(INPUT DATA)

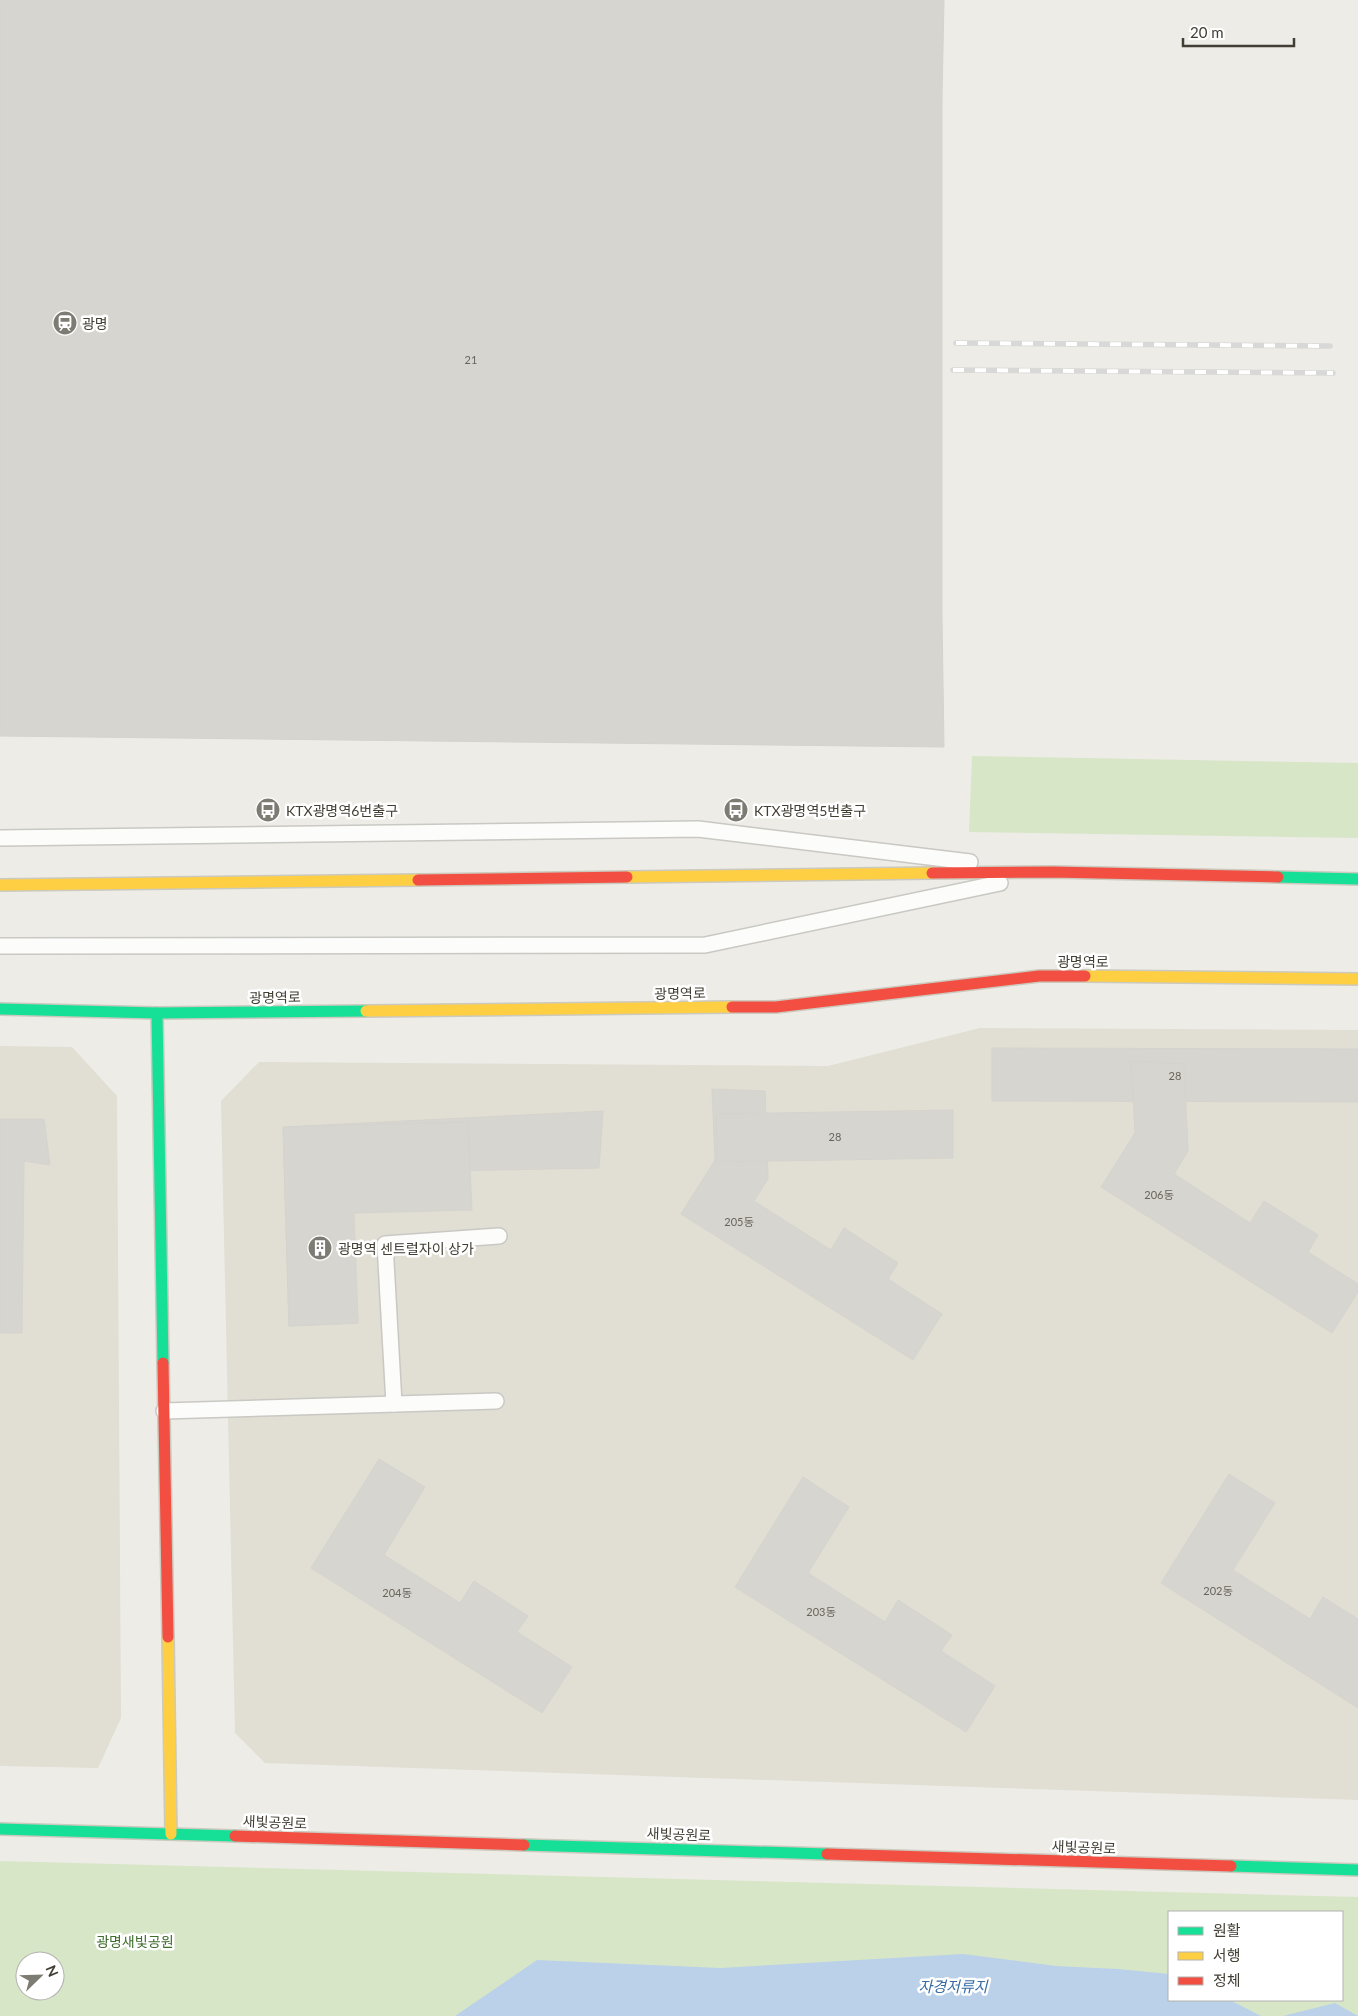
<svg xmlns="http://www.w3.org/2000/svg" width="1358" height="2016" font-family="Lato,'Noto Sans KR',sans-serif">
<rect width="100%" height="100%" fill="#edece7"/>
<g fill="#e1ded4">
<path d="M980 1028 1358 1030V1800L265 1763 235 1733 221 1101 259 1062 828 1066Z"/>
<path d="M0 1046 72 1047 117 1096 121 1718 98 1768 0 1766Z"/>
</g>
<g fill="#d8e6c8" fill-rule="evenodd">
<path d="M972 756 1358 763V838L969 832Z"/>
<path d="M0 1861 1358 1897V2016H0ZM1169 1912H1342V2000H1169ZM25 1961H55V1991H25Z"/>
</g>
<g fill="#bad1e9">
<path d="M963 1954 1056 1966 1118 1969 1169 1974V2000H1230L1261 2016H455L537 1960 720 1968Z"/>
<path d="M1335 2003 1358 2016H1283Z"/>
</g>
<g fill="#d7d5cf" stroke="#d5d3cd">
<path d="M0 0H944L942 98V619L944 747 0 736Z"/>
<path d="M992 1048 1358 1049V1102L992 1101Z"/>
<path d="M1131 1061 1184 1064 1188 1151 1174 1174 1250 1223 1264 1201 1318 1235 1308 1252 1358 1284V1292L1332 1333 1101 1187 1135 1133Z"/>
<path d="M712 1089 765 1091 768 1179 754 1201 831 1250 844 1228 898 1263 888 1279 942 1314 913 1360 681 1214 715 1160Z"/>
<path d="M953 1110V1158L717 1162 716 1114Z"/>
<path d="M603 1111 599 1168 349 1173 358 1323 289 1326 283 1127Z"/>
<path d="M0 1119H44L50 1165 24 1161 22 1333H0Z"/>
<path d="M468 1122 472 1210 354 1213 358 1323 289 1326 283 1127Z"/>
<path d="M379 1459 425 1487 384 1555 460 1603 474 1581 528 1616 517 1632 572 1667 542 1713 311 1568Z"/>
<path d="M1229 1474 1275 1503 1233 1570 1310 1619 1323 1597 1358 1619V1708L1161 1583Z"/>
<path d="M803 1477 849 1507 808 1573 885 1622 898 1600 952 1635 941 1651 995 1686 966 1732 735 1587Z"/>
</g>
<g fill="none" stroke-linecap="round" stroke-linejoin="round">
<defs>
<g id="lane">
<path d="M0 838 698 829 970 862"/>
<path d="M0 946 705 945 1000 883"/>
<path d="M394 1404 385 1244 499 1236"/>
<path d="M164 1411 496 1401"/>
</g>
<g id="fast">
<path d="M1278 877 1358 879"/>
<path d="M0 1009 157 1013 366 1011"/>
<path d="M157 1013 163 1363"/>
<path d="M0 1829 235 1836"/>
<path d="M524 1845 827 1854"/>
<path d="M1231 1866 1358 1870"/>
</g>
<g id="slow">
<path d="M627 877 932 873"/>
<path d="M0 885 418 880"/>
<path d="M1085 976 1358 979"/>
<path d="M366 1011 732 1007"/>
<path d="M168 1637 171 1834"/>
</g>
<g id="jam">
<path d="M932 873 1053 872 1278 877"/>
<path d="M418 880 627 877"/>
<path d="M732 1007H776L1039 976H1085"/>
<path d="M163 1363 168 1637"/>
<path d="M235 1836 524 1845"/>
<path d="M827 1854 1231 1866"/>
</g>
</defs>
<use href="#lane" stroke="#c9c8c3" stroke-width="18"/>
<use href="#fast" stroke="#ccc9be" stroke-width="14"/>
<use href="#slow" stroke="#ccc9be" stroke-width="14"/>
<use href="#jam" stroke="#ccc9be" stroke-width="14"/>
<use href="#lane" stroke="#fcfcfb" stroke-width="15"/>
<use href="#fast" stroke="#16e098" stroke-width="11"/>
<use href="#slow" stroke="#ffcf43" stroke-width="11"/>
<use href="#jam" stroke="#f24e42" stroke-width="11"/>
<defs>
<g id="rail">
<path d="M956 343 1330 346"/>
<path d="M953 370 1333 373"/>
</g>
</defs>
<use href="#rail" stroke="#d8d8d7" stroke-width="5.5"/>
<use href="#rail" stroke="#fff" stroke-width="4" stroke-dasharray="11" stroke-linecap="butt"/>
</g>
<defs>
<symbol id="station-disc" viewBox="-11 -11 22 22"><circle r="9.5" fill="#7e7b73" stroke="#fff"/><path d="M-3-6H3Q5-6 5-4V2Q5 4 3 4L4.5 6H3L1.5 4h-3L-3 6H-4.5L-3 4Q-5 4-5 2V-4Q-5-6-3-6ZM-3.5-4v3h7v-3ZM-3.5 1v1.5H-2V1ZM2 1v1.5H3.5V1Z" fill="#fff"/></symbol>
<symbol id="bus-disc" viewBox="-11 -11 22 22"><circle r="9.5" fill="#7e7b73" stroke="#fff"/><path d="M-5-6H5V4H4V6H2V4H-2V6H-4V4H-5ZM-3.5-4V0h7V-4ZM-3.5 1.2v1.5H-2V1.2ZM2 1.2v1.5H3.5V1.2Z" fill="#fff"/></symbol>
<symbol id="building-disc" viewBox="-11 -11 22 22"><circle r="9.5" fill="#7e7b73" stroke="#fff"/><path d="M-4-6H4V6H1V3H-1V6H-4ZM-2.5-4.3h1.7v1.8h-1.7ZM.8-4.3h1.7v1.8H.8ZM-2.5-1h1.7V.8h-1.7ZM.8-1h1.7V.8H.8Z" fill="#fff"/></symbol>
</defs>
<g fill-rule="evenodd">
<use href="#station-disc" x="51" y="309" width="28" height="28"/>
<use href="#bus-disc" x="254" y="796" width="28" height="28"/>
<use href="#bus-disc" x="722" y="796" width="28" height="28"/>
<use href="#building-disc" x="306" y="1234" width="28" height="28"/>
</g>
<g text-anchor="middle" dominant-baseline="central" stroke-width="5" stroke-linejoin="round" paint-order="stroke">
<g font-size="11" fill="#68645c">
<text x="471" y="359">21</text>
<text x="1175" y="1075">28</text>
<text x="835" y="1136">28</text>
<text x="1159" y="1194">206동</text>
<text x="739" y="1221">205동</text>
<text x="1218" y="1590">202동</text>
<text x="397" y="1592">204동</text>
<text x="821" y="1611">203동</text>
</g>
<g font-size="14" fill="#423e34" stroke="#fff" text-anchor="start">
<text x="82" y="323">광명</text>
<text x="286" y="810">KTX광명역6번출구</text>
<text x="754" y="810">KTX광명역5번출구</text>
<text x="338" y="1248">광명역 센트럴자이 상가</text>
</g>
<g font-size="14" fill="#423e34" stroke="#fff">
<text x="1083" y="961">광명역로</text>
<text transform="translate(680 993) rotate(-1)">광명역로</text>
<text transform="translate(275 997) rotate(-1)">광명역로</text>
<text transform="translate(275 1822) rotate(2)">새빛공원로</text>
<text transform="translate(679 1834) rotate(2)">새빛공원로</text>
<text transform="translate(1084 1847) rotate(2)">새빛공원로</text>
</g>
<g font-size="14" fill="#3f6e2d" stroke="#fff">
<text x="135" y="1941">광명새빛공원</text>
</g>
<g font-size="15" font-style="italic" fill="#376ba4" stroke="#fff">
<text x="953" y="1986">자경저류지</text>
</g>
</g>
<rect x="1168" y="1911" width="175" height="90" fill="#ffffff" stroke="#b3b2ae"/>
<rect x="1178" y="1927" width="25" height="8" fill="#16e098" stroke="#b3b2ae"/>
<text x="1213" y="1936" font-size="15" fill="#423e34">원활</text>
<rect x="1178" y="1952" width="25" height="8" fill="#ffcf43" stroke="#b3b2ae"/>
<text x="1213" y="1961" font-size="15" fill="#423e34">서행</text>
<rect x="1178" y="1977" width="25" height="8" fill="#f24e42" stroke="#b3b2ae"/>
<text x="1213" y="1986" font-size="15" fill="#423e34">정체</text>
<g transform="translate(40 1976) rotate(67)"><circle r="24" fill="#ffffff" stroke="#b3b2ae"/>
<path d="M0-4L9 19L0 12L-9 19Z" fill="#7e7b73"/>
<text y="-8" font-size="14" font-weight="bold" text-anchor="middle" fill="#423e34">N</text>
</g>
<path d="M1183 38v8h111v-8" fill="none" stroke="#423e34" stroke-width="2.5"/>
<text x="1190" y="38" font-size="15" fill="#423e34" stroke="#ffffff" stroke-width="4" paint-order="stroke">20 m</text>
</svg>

(End INPUT DATA)

TASK DETAILS :: Copy each line of the data above that holds "linejoin".

COMPLETED TASK ::
<g fill="none" stroke-linecap="round" stroke-linejoin="round">
<g text-anchor="middle" dominant-baseline="central" stroke-width="5" stroke-linejoin="round" paint-order="stroke">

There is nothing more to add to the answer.